# Finger Picking - Beginner Pieces



## AdamMaz (Nov 27, 2009)

I'm looking for some new pieces to play as I really have no delved myself into learning more parts. I am capable of using up to my ring finger rather comfortably, no pinky yet.

6-String btw.


----------



## Winspear (Nov 28, 2009)

Are you looking for classical or just fingerpicked songs in general?

If the latter, Face of Melinda by Opeth is a nice song that really helped me, if that's your kind of thing


----------



## AdamMaz (Nov 28, 2009)

Finger picking in general, I just figured it was dubbed as classical guitar.

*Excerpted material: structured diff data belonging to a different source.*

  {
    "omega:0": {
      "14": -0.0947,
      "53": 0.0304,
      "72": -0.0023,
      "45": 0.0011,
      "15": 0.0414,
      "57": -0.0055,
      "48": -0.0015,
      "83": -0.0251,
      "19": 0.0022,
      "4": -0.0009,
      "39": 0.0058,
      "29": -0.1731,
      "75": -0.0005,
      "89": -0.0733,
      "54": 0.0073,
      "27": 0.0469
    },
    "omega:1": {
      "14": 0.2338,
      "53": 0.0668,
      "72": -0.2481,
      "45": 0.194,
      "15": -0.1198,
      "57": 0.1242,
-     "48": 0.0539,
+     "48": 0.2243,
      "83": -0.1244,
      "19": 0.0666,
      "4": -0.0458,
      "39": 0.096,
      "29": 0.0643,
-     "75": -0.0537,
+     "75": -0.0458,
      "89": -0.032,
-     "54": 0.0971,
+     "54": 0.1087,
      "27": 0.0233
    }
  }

That actually fits the bill, I can't believe I haven't thought of that song before.


----------



## Fred (Nov 28, 2009)

Yeah, lots of the acoustic Opeth interludes are nice and simple ways to get into that style of playing. The first fingerstyle piece I learnt was "Things Behind The Sun" by Nick Drake, which I'd also recommend - great song and not too hard to start off with, without being unbearably easy!


----------



## Bloody_Inferno (Nov 28, 2009)

Classical players actually don't use their pinky for plucking... well, you can, though it's not common practice. Flamenco players do however and it's usually used for those 4 finger flicking strums. 

As for songs/pieces, assuming you already know Nothing Else Matters, definitely some of the Opeth stuff. And you can also check out some of the Scorpions ballads like Still Loving You, Born to Touch your Feelings, etc... they've got plenty.  There's Dee and Revelation Mother Earth by Randy Rhodes as well (slightly intermediate). 

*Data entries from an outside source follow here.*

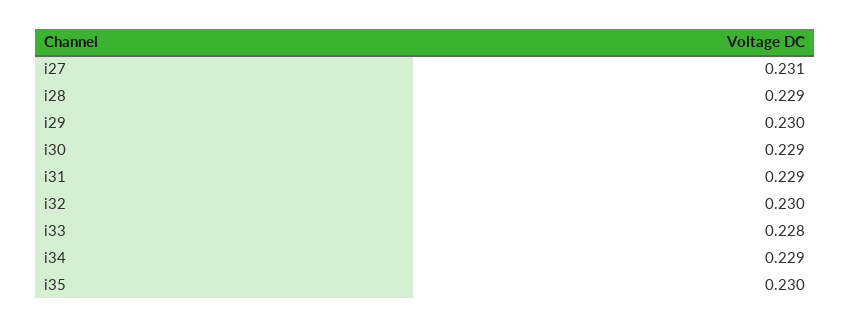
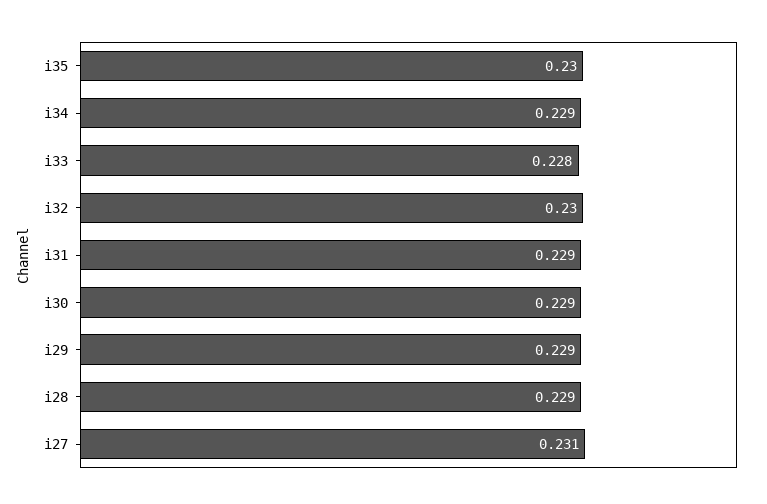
  {
    "i27": 0.231,
    "i28": 0.229,
-   "i29": 0.23,
+   "i29": 0.229,
    "i30": 0.229,
    "i31": 0.229,
    "i32": 0.23,
    "i33": 0.228,
    "i34": 0.229,
    "i35": 0.23
  }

Also check out some James Taylor stuff. Not too difficult. 

For actual classical songs, Waiting for Dawn by Andrew York is pretty easy too.


----------



## distressed_romeo (Nov 28, 2009)

Bloody Inferno's right; most fingerstyle players don't use the pinky at all, and flamenco players only use it for rasguedos (the finger-flicking strums he mentioned).

'Lagrima' by Tarrega is a really nice, straightforward classical piece that'll help you get both hands working fairly quickly. Here's tablature...

Francisco Tarrega Free Score w Tab Lagrima

...And a video ...



'Tears in the Rain' by Satch would be another good one, although there are some deceptively tricky chords in there.


----------